▶ [EXERCISE GOAL]:
Reproduce the material below with every "DG and DR" switched to "DGs and DR", leaving all else unchanged.

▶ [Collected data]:
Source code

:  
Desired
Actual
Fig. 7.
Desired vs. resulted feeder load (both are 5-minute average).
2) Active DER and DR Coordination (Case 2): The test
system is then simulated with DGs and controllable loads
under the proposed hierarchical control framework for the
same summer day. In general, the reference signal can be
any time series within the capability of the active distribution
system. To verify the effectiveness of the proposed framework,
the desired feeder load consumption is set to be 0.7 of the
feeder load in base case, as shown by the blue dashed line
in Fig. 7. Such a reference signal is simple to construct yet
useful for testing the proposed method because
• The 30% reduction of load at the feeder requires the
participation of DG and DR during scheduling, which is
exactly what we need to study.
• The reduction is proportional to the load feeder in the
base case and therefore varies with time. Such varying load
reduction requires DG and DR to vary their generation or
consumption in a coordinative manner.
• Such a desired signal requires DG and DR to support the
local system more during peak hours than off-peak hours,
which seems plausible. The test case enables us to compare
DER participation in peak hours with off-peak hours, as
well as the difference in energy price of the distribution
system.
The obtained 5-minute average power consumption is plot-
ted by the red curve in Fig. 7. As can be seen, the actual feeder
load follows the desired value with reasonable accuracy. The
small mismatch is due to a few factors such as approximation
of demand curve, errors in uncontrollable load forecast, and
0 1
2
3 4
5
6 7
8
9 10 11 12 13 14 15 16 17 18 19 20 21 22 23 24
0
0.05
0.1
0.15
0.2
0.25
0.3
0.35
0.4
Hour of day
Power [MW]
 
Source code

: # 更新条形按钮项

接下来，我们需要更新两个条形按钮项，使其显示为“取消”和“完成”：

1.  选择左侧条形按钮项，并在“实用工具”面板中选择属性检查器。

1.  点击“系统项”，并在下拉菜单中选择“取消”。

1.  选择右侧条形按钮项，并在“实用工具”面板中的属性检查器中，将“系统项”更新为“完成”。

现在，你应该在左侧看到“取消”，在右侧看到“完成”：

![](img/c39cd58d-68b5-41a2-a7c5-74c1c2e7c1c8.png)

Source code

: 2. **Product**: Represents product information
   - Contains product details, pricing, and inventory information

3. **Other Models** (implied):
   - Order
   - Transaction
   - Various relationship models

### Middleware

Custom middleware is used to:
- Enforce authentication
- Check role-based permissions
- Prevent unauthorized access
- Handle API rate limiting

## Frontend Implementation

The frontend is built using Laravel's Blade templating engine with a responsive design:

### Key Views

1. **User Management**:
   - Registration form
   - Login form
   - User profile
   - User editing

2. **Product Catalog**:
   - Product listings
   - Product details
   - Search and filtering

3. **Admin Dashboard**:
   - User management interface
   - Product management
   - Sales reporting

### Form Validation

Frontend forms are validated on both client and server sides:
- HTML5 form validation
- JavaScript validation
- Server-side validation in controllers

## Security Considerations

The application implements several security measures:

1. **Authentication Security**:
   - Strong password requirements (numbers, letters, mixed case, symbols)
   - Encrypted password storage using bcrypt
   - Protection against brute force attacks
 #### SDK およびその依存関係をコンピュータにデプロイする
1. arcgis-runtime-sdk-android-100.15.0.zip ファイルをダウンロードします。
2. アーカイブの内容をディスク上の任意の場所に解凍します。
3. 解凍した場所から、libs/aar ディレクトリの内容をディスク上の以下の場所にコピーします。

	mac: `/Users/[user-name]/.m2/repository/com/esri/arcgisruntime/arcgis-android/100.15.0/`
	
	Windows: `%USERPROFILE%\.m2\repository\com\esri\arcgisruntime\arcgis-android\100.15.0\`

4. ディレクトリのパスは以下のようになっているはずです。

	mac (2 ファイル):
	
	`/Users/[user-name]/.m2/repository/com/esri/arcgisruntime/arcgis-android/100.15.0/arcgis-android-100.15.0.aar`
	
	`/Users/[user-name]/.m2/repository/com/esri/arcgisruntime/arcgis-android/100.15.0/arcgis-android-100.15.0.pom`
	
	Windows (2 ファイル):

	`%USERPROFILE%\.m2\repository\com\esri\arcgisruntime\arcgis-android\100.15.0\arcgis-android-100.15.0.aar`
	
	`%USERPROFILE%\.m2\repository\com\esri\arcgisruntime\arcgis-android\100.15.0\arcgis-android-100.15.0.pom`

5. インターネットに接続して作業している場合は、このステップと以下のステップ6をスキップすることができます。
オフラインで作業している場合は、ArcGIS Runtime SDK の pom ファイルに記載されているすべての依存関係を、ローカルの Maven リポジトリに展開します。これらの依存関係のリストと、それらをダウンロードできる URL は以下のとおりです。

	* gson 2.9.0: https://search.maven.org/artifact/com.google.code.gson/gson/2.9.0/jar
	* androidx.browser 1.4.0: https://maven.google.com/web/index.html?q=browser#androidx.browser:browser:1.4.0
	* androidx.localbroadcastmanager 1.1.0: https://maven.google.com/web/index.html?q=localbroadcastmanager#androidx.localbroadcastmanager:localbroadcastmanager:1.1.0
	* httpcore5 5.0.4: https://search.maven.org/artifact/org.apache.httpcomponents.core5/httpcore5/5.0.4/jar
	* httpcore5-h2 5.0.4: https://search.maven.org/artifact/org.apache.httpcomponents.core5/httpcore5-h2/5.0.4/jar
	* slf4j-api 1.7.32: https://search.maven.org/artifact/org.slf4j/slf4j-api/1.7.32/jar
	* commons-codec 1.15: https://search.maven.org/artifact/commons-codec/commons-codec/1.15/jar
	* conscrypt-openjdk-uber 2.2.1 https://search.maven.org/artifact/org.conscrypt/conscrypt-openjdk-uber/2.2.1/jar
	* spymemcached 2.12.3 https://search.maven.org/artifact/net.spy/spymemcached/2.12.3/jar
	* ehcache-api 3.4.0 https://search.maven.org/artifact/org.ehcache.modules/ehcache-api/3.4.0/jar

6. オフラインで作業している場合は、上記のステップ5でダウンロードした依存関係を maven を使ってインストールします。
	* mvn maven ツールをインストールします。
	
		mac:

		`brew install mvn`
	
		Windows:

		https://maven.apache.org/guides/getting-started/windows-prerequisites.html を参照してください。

▶ [EXERCISE RESULT]:
Source code

:  
Desired
Actual
Fig. 7.
Desired vs. resulted feeder load (both are 5-minute average).
2) Active DER and DR Coordination (Case 2): The test
system is then simulated with DGs and controllable loads
under the proposed hierarchical control framework for the
same summer day. In general, the reference signal can be
any time series within the capability of the active distribution
system. To verify the effectiveness of the proposed framework,
the desired feeder load consumption is set to be 0.7 of the
feeder load in base case, as shown by the blue dashed line
in Fig. 7. Such a reference signal is simple to construct yet
useful for testing the proposed method because
• The 30% reduction of load at the feeder requires the
participation of DGs and DR during scheduling, which is
exactly what we need to study.
• The reduction is proportional to the load feeder in the
base case and therefore varies with time. Such varying load
reduction requires DGs and DR to vary their generation or
consumption in a coordinative manner.
• Such a desired signal requires DGs and DR to support the
local system more during peak hours than off-peak hours,
which seems plausible. The test case enables us to compare
DER participation in peak hours with off-peak hours, as
well as the difference in energy price of the distribution
system.
The obtained 5-minute average power consumption is plot-
ted by the red curve in Fig. 7. As can be seen, the actual feeder
load follows the desired value with reasonable accuracy. The
small mismatch is due to a few factors such as approximation
of demand curve, errors in uncontrollable load forecast, and
0 1
2
3 4
5
6 7
8
9 10 11 12 13 14 15 16 17 18 19 20 21 22 23 24
0
0.05
0.1
0.15
0.2
0.25
0.3
0.35
0.4
Hour of day
Power [MW]
 
Source code

: # 更新条形按钮项

接下来，我们需要更新两个条形按钮项，使其显示为“取消”和“完成”：

1.  选择左侧条形按钮项，并在“实用工具”面板中选择属性检查器。

1.  点击“系统项”，并在下拉菜单中选择“取消”。

1.  选择右侧条形按钮项，并在“实用工具”面板中的属性检查器中，将“系统项”更新为“完成”。

现在，你应该在左侧看到“取消”，在右侧看到“完成”：

![](img/c39cd58d-68b5-41a2-a7c5-74c1c2e7c1c8.png)

Source code

: 2. **Product**: Represents product information
   - Contains product details, pricing, and inventory information

3. **Other Models** (implied):
   - Order
   - Transaction
   - Various relationship models

### Middleware

Custom middleware is used to:
- Enforce authentication
- Check role-based permissions
- Prevent unauthorized access
- Handle API rate limiting

## Frontend Implementation

The frontend is built using Laravel's Blade templating engine with a responsive design:

### Key Views

1. **User Management**:
   - Registration form
   - Login form
   - User profile
   - User editing

2. **Product Catalog**:
   - Product listings
   - Product details
   - Search and filtering

3. **Admin Dashboard**:
   - User management interface
   - Product management
   - Sales reporting

### Form Validation

Frontend forms are validated on both client and server sides:
- HTML5 form validation
- JavaScript validation
- Server-side validation in controllers

## Security Considerations

The application implements several security measures:

1. **Authentication Security**:
   - Strong password requirements (numbers, letters, mixed case, symbols)
   - Encrypted password storage using bcrypt
   - Protection against brute force attacks
 #### SDK およびその依存関係をコンピュータにデプロイする
1. arcgis-runtime-sdk-android-100.15.0.zip ファイルをダウンロードします。
2. アーカイブの内容をディスク上の任意の場所に解凍します。
3. 解凍した場所から、libs/aar ディレクトリの内容をディスク上の以下の場所にコピーします。

	mac: `/Users/[user-name]/.m2/repository/com/esri/arcgisruntime/arcgis-android/100.15.0/`
	
	Windows: `%USERPROFILE%\.m2\repository\com\esri\arcgisruntime\arcgis-android\100.15.0\`

4. ディレクトリのパスは以下のようになっているはずです。

	mac (2 ファイル):
	
	`/Users/[user-name]/.m2/repository/com/esri/arcgisruntime/arcgis-android/100.15.0/arcgis-android-100.15.0.aar`
	
	`/Users/[user-name]/.m2/repository/com/esri/arcgisruntime/arcgis-android/100.15.0/arcgis-android-100.15.0.pom`
	
	Windows (2 ファイル):

	`%USERPROFILE%\.m2\repository\com\esri\arcgisruntime\arcgis-android\100.15.0\arcgis-android-100.15.0.aar`
	
	`%USERPROFILE%\.m2\repository\com\esri\arcgisruntime\arcgis-android\100.15.0\arcgis-android-100.15.0.pom`

5. インターネットに接続して作業している場合は、このステップと以下のステップ6をスキップすることができます。
オフラインで作業している場合は、ArcGIS Runtime SDK の pom ファイルに記載されているすべての依存関係を、ローカルの Maven リポジトリに展開します。これらの依存関係のリストと、それらをダウンロードできる URL は以下のとおりです。

	* gson 2.9.0: https://search.maven.org/artifact/com.google.code.gson/gson/2.9.0/jar
	* androidx.browser 1.4.0: https://maven.google.com/web/index.html?q=browser#androidx.browser:browser:1.4.0
	* androidx.localbroadcastmanager 1.1.0: https://maven.google.com/web/index.html?q=localbroadcastmanager#androidx.localbroadcastmanager:localbroadcastmanager:1.1.0
	* httpcore5 5.0.4: https://search.maven.org/artifact/org.apache.httpcomponents.core5/httpcore5/5.0.4/jar
	* httpcore5-h2 5.0.4: https://search.maven.org/artifact/org.apache.httpcomponents.core5/httpcore5-h2/5.0.4/jar
	* slf4j-api 1.7.32: https://search.maven.org/artifact/org.slf4j/slf4j-api/1.7.32/jar
	* commons-codec 1.15: https://search.maven.org/artifact/commons-codec/commons-codec/1.15/jar
	* conscrypt-openjdk-uber 2.2.1 https://search.maven.org/artifact/org.conscrypt/conscrypt-openjdk-uber/2.2.1/jar
	* spymemcached 2.12.3 https://search.maven.org/artifact/net.spy/spymemcached/2.12.3/jar
	* ehcache-api 3.4.0 https://search.maven.org/artifact/org.ehcache.modules/ehcache-api/3.4.0/jar

6. オフラインで作業している場合は、上記のステップ5でダウンロードした依存関係を maven を使ってインストールします。
	* mvn maven ツールをインストールします。
	
		mac:

		`brew install mvn`
	
		Windows:

		https://maven.apache.org/guides/getting-started/windows-prerequisites.html を参照してください。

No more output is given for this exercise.